Parte di quella bellezza sarà adesso a disposizione di tutti almeno per sei mesi, nella sede di Palazzo Campana, con un’attenzione speciale ad alcuni artisti attivi nelle Marche, come Cola dell’Amatrice, Battista Franco, Andrea Lilio, Pier Leone Ghezzi, Sebastiano Ceccarini, Giovan Battista Nini, Francesco Podesti, oltre naturalmente al Lorenzo Lotto del titolo e al Sassoferrato.
Per gli italiani sarà l’occasione di scoprire giganti poco noti. La speranza del critico è però che alla parte più rilevante della raccolta («almeno 600 opere») sia data presto una degna collocazione: «pubblica, permanente e gratuita».
Qualcuno si è proposto. «Sono arrivate candidature da Firenze, Venezia, Padova, Matera. Valuteremo» anticipa Sgarbi. «La mia vocazione pionieristica mi fa confidare soprattutto in Matera: la città, che nel 2019 sarà capitale europea della cultura, sarà anche, come credo, il simbolico punto di ripartenza per il Sud.

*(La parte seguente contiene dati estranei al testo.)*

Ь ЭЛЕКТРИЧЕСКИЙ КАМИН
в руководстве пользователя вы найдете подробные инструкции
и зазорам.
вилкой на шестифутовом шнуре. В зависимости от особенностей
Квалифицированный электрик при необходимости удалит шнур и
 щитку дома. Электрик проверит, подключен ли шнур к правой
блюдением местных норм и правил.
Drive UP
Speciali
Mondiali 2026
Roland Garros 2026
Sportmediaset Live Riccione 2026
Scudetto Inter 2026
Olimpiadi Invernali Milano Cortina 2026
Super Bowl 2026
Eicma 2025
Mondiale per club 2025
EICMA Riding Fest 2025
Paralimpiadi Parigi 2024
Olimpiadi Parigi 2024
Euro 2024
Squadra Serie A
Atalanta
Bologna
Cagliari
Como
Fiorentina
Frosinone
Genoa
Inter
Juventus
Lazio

La mia collezione, in quel luogo, sarebbe la più importante di tutto il meridione, dopo il museo di Capodimonte a Napoli».
Ma perché tiene così tanto a una collocazione pubblica? «Perché in queste opere è riflessa l’essenza della mia autobiografia critica e del mio pensiero. E le cose dello spirito, come sono le opere d’arte, non ci appartengono, soprattutto quando risarciscono, come fanno quelle della collezione, che sono numerose e documentate, una storia lacerata».
Questa mostra ne sarà l’attesa premessa? «Di più. Sarà una sorta di bilancio culturale. Sarà un po’ come vedere dall’aldilà una parte di ciò che resterà di me e del mio lavoro di critico e di storico dell’arte».